▶ _TASK SET_
#1 In the mailing list thread, why hasn't the tester tried booting without dom0_mem?
#2 Please count the lines of the records that contain the string "kern", with case counting.

** START OF EXTRACT PROVIDED **

[Date Prev][Date Next][Thread Prev][Thread Next][Date Index][Thread Index]

Re: [Xen-devel] Linux 4.15-rc6 + xen-unstable: BUG: unable to handle kernel NULL pointer dereference at (null), [ 0.000000] IP: zero_resv_unavail+0x8e/0xe1



On 09/01/18 17:38, Boris Ostrovsky wrote:
> On 01/09/2018 11:31 AM, Sander Eikelenboom wrote:
>> On 09/01/18 17:16, Pavel Tatashin wrote:
>>> Hi Juergen,
>>>
>>> Do you have this patch applied:
>>>
>>> https://github.com/torvalds/linux/commit/e8c24773d6b2cd9bc8b36bd6e60beff599be14be
>> Seems this hasn't made it to Linus yet ?

Hmm that was a stupid remark, since the link actually is to Linus his
github repo :p (though not his git.kernel.org repo).

>> I will give it a test and report back, thanks !

Test turns out the patch helps and dom0 boots fine now.
Thanks !

> 
> 
> BTW, I assume this problem goes away if you don't specify dom0_mem?

Haven't tested, since i need the dom0_mem for pci-passthrough.

> -boris
> 

--
Sander


>>
>>> Thank you,
>>> Pavel
>>>
>>> On 01/09/2018 11:10 AM, Juergen Gross wrote:
>>>> On 09/01/18 16:29, Sander Eikelenboom wrote:
>>>>> Since it's already rc7:
>>>>> "Give me a subtle ping, Vasili. One subtle ping only, please."

** END OF EXTRACT PROVIDED **
** START OF INFORMATION SHOWN **

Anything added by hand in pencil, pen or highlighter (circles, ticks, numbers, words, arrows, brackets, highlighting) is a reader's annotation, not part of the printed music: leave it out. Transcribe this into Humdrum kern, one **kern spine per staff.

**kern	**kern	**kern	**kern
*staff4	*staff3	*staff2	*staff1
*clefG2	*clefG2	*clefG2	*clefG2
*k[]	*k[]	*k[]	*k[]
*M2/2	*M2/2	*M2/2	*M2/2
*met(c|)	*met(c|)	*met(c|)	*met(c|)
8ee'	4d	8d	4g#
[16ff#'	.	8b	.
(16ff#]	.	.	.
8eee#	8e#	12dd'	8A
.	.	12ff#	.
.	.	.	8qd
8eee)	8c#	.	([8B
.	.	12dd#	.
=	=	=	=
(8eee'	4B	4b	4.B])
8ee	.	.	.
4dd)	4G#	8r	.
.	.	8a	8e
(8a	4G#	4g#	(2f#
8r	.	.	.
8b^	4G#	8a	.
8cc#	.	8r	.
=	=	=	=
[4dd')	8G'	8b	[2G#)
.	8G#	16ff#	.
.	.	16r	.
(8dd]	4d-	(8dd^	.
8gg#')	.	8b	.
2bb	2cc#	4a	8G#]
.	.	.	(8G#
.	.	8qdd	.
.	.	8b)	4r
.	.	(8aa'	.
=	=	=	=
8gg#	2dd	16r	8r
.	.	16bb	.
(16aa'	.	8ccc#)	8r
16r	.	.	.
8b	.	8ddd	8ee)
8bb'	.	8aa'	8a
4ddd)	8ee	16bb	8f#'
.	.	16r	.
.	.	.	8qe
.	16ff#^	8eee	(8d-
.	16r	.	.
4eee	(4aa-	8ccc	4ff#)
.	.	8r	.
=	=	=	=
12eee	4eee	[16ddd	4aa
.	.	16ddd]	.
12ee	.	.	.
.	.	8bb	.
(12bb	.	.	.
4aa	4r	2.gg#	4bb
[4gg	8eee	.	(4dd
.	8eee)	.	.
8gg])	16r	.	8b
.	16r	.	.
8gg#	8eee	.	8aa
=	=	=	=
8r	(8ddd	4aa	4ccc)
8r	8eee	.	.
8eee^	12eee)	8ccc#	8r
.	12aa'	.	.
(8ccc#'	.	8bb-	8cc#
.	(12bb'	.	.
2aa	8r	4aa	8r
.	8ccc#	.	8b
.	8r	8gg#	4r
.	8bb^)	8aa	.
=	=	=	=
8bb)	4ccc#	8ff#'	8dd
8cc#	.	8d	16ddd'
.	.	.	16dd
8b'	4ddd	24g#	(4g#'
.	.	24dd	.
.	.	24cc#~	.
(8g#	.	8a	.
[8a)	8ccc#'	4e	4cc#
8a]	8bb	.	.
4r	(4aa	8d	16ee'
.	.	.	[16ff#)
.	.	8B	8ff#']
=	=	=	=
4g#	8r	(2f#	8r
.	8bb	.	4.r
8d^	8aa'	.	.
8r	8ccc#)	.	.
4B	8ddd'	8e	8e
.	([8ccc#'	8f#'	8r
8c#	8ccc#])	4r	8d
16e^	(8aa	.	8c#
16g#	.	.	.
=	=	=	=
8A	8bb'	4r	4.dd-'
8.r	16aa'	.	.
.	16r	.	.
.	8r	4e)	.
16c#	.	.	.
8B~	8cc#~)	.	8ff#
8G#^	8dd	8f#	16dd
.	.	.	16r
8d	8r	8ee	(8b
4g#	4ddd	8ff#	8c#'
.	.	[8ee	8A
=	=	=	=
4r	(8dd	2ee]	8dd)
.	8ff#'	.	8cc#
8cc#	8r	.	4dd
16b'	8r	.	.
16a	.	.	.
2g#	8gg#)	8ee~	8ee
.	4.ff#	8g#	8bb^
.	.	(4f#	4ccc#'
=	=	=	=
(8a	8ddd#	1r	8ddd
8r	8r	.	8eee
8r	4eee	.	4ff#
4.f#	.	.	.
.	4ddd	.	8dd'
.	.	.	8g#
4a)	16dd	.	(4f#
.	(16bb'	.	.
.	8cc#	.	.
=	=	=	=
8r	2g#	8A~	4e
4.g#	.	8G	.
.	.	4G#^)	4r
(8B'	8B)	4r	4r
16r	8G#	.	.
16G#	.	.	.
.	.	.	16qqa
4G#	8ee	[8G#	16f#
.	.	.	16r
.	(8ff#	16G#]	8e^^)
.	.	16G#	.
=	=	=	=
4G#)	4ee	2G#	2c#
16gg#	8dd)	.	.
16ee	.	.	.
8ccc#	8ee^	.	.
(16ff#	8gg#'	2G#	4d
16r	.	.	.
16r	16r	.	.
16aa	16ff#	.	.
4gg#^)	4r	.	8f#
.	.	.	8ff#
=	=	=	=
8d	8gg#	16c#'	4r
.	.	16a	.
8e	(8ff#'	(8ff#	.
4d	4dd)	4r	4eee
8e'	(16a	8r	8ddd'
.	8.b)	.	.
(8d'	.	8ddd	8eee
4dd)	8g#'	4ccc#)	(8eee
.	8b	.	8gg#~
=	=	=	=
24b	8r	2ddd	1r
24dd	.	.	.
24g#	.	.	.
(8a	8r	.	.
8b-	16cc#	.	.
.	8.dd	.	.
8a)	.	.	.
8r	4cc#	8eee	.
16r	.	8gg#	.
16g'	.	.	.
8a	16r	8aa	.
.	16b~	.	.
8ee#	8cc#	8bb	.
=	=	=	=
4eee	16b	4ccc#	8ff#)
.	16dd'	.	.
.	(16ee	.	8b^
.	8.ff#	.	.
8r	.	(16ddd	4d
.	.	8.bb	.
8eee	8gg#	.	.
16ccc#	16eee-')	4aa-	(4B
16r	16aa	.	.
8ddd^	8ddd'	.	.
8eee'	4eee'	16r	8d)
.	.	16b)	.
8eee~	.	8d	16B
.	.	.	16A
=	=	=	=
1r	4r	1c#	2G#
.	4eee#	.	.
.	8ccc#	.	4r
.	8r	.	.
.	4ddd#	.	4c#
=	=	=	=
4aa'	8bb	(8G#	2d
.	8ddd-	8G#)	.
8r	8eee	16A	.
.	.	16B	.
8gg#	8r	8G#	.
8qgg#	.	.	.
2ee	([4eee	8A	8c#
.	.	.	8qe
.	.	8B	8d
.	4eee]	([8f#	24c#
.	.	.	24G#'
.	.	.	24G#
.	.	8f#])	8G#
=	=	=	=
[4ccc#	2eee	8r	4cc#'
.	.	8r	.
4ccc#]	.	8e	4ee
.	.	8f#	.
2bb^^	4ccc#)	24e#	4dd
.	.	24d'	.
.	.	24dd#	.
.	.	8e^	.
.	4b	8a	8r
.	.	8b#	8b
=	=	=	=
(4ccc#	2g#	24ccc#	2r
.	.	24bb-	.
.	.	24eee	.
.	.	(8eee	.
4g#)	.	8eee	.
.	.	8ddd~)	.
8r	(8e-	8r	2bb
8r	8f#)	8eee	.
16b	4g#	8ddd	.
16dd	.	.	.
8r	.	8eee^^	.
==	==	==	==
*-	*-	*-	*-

** END OF INFORMATION SHOWN **

▶ _EXERCISE ANSWERS_
#1 The tester needs dom0_mem for PCI passthrough.

#2 2